I didn’t know what I was doing; I stood there, trembling, ready to bolt for the very first escape that I could think of.
Moving like the strike of a snake, Edward darted to a small end table and ripped something from the drawer there. He tossed it at me, and I caught the object reflexively.
“Go, Jacob. Get away from here.” He didn’t say it harshly—he threw the words at me like they were a life preserver. He was helping me find the escape I was dying for.
The object in my hand was a set of car keys.
17. WHAT DO I LOOK LIKE? THE WIZARD OF OZ? YOU NEED A BRAIN? YOU NEED A HEART? GO AHEAD. TAKE MINE. TAKE EVERYTHING I HAVE.
I sort of had a plan as I ran to the Cullens’ garage. The second part of it was totaling the bloodsucker’s car on my way back.
So I was at a loss when I mashed the button on the keyless remote, and it was not his Volvo that beeped and flashed its lights for me. It was another car—a standout even in the long line of vehicles that were mostly all drool-worthy in their own ways.
Did he actually mean to give me the keys to an Aston Martin Vanquish, or was that an accident?
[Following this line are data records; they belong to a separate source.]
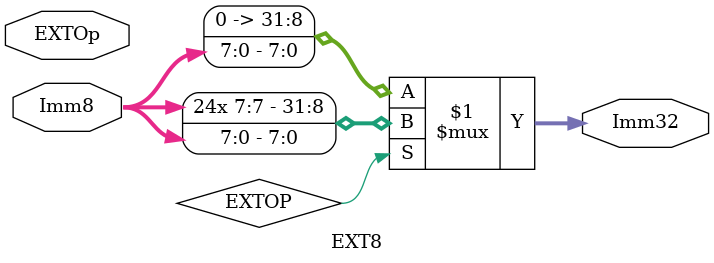
<source format=v>

module EXT16( Imm16,EXTOp,Imm32 );
    
   input  [15:0] Imm16;
   input         EXTOp;
   output [31:0] Imm32;
   
   assign Imm32 = (EXTOP) ? {{16{Imm16[15]}}, Imm16} : {16'd0, Imm16}; // signed-extension or zero extension
       
endmodule

module EXT8( Imm8,EXTOp,Imm32 );
    
   input  [7:0]  Imm8;
   input         EXTOp;
   output [31:0] Imm32;
   
   assign Imm32 = (EXTOP) ? {{24{Imm8[7]}}, Imm8} : {24'd0, Imm8}; // signed-extension or zero extension
       
endmodule

</source>
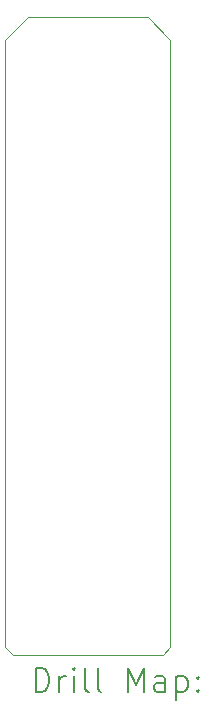
<source format=gbr>
%TF.GenerationSoftware,KiCad,Pcbnew,9.0.0*%
%TF.CreationDate,2025-04-09T23:47:23-07:00*%
%TF.ProjectId,RP2350_60QFN_minimal,52503233-3530-45f3-9630-51464e5f6d69,rev?*%
%TF.SameCoordinates,Original*%
%TF.FileFunction,Drillmap*%
%TF.FilePolarity,Positive*%
%FSLAX45Y45*%
G04 Gerber Fmt 4.5, Leading zero omitted, Abs format (unit mm)*
G04 Created by KiCad (PCBNEW 9.0.0) date 2025-04-09 23:47:23*
%MOMM*%
%LPD*%
G01*
G04 APERTURE LIST*
%ADD10C,0.050000*%
%ADD11C,0.200000*%
G04 APERTURE END LIST*
D10*
X2984500Y-1905000D02*
X2984500Y-7048500D01*
X2921000Y-7112000D01*
X1651000Y-7112000D01*
X1587500Y-7048500D01*
X1587500Y-1905000D01*
X1778000Y-1714500D01*
X2794000Y-1714500D01*
X2984500Y-1905000D01*
D11*
X1845777Y-7425984D02*
X1845777Y-7225984D01*
X1845777Y-7225984D02*
X1893396Y-7225984D01*
X1893396Y-7225984D02*
X1921967Y-7235508D01*
X1921967Y-7235508D02*
X1941015Y-7254555D01*
X1941015Y-7254555D02*
X1950539Y-7273603D01*
X1950539Y-7273603D02*
X1960062Y-7311698D01*
X1960062Y-7311698D02*
X1960062Y-7340269D01*
X1960062Y-7340269D02*
X1950539Y-7378365D01*
X1950539Y-7378365D02*
X1941015Y-7397412D01*
X1941015Y-7397412D02*
X1921967Y-7416460D01*
X1921967Y-7416460D02*
X1893396Y-7425984D01*
X1893396Y-7425984D02*
X1845777Y-7425984D01*
X2045777Y-7425984D02*
X2045777Y-7292650D01*
X2045777Y-7330746D02*
X2055301Y-7311698D01*
X2055301Y-7311698D02*
X2064824Y-7302174D01*
X2064824Y-7302174D02*
X2083872Y-7292650D01*
X2083872Y-7292650D02*
X2102920Y-7292650D01*
X2169586Y-7425984D02*
X2169586Y-7292650D01*
X2169586Y-7225984D02*
X2160063Y-7235508D01*
X2160063Y-7235508D02*
X2169586Y-7245031D01*
X2169586Y-7245031D02*
X2179110Y-7235508D01*
X2179110Y-7235508D02*
X2169586Y-7225984D01*
X2169586Y-7225984D02*
X2169586Y-7245031D01*
X2293396Y-7425984D02*
X2274348Y-7416460D01*
X2274348Y-7416460D02*
X2264824Y-7397412D01*
X2264824Y-7397412D02*
X2264824Y-7225984D01*
X2398158Y-7425984D02*
X2379110Y-7416460D01*
X2379110Y-7416460D02*
X2369586Y-7397412D01*
X2369586Y-7397412D02*
X2369586Y-7225984D01*
X2626729Y-7425984D02*
X2626729Y-7225984D01*
X2626729Y-7225984D02*
X2693396Y-7368841D01*
X2693396Y-7368841D02*
X2760063Y-7225984D01*
X2760063Y-7225984D02*
X2760063Y-7425984D01*
X2941015Y-7425984D02*
X2941015Y-7321222D01*
X2941015Y-7321222D02*
X2931491Y-7302174D01*
X2931491Y-7302174D02*
X2912443Y-7292650D01*
X2912443Y-7292650D02*
X2874348Y-7292650D01*
X2874348Y-7292650D02*
X2855301Y-7302174D01*
X2941015Y-7416460D02*
X2921967Y-7425984D01*
X2921967Y-7425984D02*
X2874348Y-7425984D01*
X2874348Y-7425984D02*
X2855301Y-7416460D01*
X2855301Y-7416460D02*
X2845777Y-7397412D01*
X2845777Y-7397412D02*
X2845777Y-7378365D01*
X2845777Y-7378365D02*
X2855301Y-7359317D01*
X2855301Y-7359317D02*
X2874348Y-7349793D01*
X2874348Y-7349793D02*
X2921967Y-7349793D01*
X2921967Y-7349793D02*
X2941015Y-7340269D01*
X3036253Y-7292650D02*
X3036253Y-7492650D01*
X3036253Y-7302174D02*
X3055301Y-7292650D01*
X3055301Y-7292650D02*
X3093396Y-7292650D01*
X3093396Y-7292650D02*
X3112443Y-7302174D01*
X3112443Y-7302174D02*
X3121967Y-7311698D01*
X3121967Y-7311698D02*
X3131491Y-7330746D01*
X3131491Y-7330746D02*
X3131491Y-7387888D01*
X3131491Y-7387888D02*
X3121967Y-7406936D01*
X3121967Y-7406936D02*
X3112443Y-7416460D01*
X3112443Y-7416460D02*
X3093396Y-7425984D01*
X3093396Y-7425984D02*
X3055301Y-7425984D01*
X3055301Y-7425984D02*
X3036253Y-7416460D01*
X3217205Y-7406936D02*
X3226729Y-7416460D01*
X3226729Y-7416460D02*
X3217205Y-7425984D01*
X3217205Y-7425984D02*
X3207682Y-7416460D01*
X3207682Y-7416460D02*
X3217205Y-7406936D01*
X3217205Y-7406936D02*
X3217205Y-7425984D01*
X3217205Y-7302174D02*
X3226729Y-7311698D01*
X3226729Y-7311698D02*
X3217205Y-7321222D01*
X3217205Y-7321222D02*
X3207682Y-7311698D01*
X3207682Y-7311698D02*
X3217205Y-7302174D01*
X3217205Y-7302174D02*
X3217205Y-7321222D01*
M02*

</source>
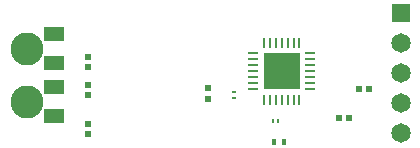
<source format=gbr>
%TF.GenerationSoftware,Altium Limited,Altium Designer,23.8.1 (32)*%
G04 Layer_Color=255*
%FSLAX45Y45*%
%MOMM*%
%TF.SameCoordinates,ADF8DBE8-81F1-4F09-BB5B-47DAA202E5C4*%
%TF.FilePolarity,Positive*%
%TF.FileFunction,Pads,Top*%
%TF.Part,Single*%
G01*
G75*
%TA.AperFunction,ConnectorPad*%
%ADD10R,1.70000X1.30000*%
%TA.AperFunction,SMDPad,CuDef*%
%ADD11R,0.55000X0.60000*%
%ADD12R,0.25000X0.30000*%
%ADD13R,0.60000X0.55000*%
%ADD14O,0.85000X0.20000*%
%ADD15R,3.13000X3.13000*%
%ADD16O,0.20000X0.85000*%
%ADD17R,0.40000X0.50000*%
%ADD18R,0.30000X0.25000*%
%ADD19R,0.57247X0.61535*%
%ADD20R,0.61535X0.57247*%
%TA.AperFunction,ComponentPad*%
%ADD23C,2.80000*%
%ADD24C,1.65000*%
%ADD25R,1.65000X1.65000*%
D10*
X461060Y878300D02*
D03*
Y678300D02*
D03*
Y1128300D02*
D03*
Y428300D02*
D03*
D11*
X2955200Y419100D02*
D03*
X2870200D02*
D03*
X3128600Y660400D02*
D03*
X3043600D02*
D03*
D12*
X2358900Y393700D02*
D03*
X2311400D02*
D03*
D13*
X744159Y360741D02*
D03*
Y275741D02*
D03*
X749300Y690861D02*
D03*
Y845839D02*
D03*
Y605861D02*
D03*
Y930839D02*
D03*
D14*
X2144300Y761600D02*
D03*
Y811600D02*
D03*
X2629300Y961600D02*
D03*
Y911600D02*
D03*
Y861600D02*
D03*
Y811600D02*
D03*
Y761600D02*
D03*
Y711600D02*
D03*
Y661600D02*
D03*
X2144300D02*
D03*
Y711600D02*
D03*
Y861600D02*
D03*
Y911600D02*
D03*
Y961600D02*
D03*
D15*
X2386800Y811600D02*
D03*
D16*
X2236800Y1054100D02*
D03*
X2286800D02*
D03*
X2336800D02*
D03*
X2386800D02*
D03*
X2436800D02*
D03*
X2486800D02*
D03*
X2536800D02*
D03*
Y569100D02*
D03*
X2486800D02*
D03*
X2436800D02*
D03*
X2386800D02*
D03*
X2336800D02*
D03*
X2286800D02*
D03*
X2236800D02*
D03*
D17*
X2404100Y215900D02*
D03*
X2324100D02*
D03*
D18*
X1981200Y587500D02*
D03*
Y635000D02*
D03*
D19*
X1765300Y579444D02*
D03*
D20*
Y665156D02*
D03*
D23*
X226060Y1003300D02*
D03*
Y553300D02*
D03*
D24*
X3393300Y285750D02*
D03*
Y539750D02*
D03*
Y1047750D02*
D03*
Y793750D02*
D03*
D25*
Y1301750D02*
D03*
%TF.MD5,e13b55f6b63cf9cba9a3563e75e6adee*%
M02*

</source>
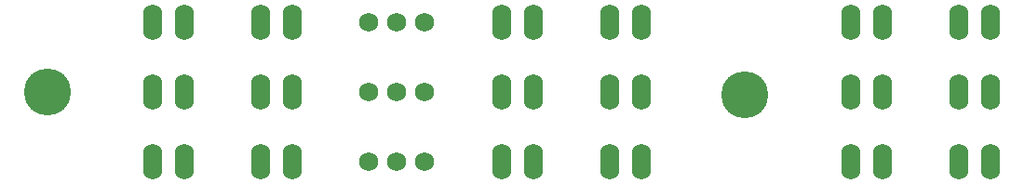
<source format=gts>
G04 Layer_Color=8388736*
%FSLAX24Y24*%
%MOIN*%
G70*
G01*
G75*
%ADD16O,0.0680X0.1280*%
%ADD17C,0.0680*%
%ADD18C,0.1680*%
D16*
X55750Y22500D02*
D03*
X54625D02*
D03*
X50750D02*
D03*
X51875D02*
D03*
Y25000D02*
D03*
X50750D02*
D03*
X54625D02*
D03*
X55750D02*
D03*
Y27500D02*
D03*
X54625D02*
D03*
X50750D02*
D03*
X51875D02*
D03*
X43250Y22500D02*
D03*
X42125D02*
D03*
X38250D02*
D03*
X39375D02*
D03*
Y25000D02*
D03*
X38250D02*
D03*
X42125D02*
D03*
X43250D02*
D03*
Y27500D02*
D03*
X42125D02*
D03*
X38250D02*
D03*
X39375D02*
D03*
X30750Y22500D02*
D03*
X29625D02*
D03*
X25750D02*
D03*
X26875D02*
D03*
Y25000D02*
D03*
X25750D02*
D03*
X29625D02*
D03*
X30750D02*
D03*
Y27500D02*
D03*
X29625D02*
D03*
X25750D02*
D03*
X26875D02*
D03*
D17*
X35500Y22500D02*
D03*
X33500D02*
D03*
X34500D02*
D03*
X35500Y25000D02*
D03*
X33500D02*
D03*
X34500D02*
D03*
X35500Y27500D02*
D03*
X33500D02*
D03*
X34500D02*
D03*
D18*
X22000Y25000D02*
D03*
X46950Y24900D02*
D03*
M02*

</source>
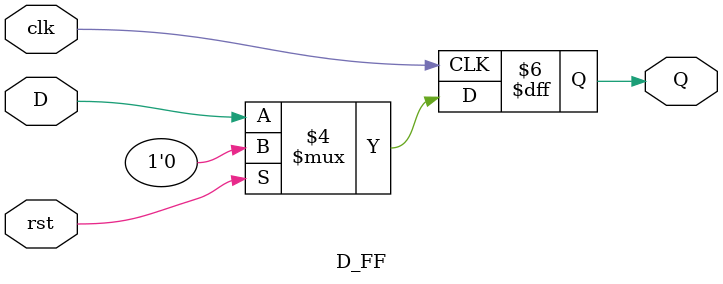
<source format=v>
module D_FF(D,
            Q,
            rst,
            clk);
    input D, clk, rst;
    output reg Q;
    
    always @(posedge clk) begin
        if (rst == 1) Q = 0;
        else Q  = D;
    end
endmodule
    
    

</source>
I didn’t pause to think about it, or if this would change that second part of my plan. I just threw myself into the silky leather seat and cranked the engine while my knees were still crunched up under the steering wheel. The sound of the motor’s purr might have made me moan another day, but right now it was all I could do to concentrate enough to put it in drive.
I found the seat release and shoved myself back as my foot rammed the pedal down. The car felt almost airborne as it leaped forward.
It only took seconds to race through the tight, winding drive. The car responded to me like my thoughts were steering rather than my hands. As I blew out of the green tunnel and onto the highway, I caught a fleeting glimpse of Leah’s gray face peering uneasily through the ferns.
For half a second, I wondered what she’d think, and then I realized that I didn’t care.
I turned south, because I had no patience today for ferries or traffic or anything else that meant I might have to lift my foot off the pedal.
In a sick way, it was my lucky day. If by lucky you meant taking a well-traveled highway at two hundred without so much as seeing one cop, even in the thirty-mile-an-hour speed-trap towns. What a letdown. A little chase action might have been nice, not to mention that the license plate info would bring the heat down on the leech. Sure, he’d buy his way out of it, but it might have been just a little inconvenient for him.
The only sign of surveillance I came across was just a hint of dark brown fur flitting through the woods, running parallel to me for a few miles on the south side of Forks. Quil, it looked like. He must have seen me, too, because he disappeared after a minute without raising an alarm. Again, I almost wondered what his story would be before I remembered that I didn’t care.
I raced around the long U-shaped highway, heading for the biggest city I could find. That was the first part of my plan.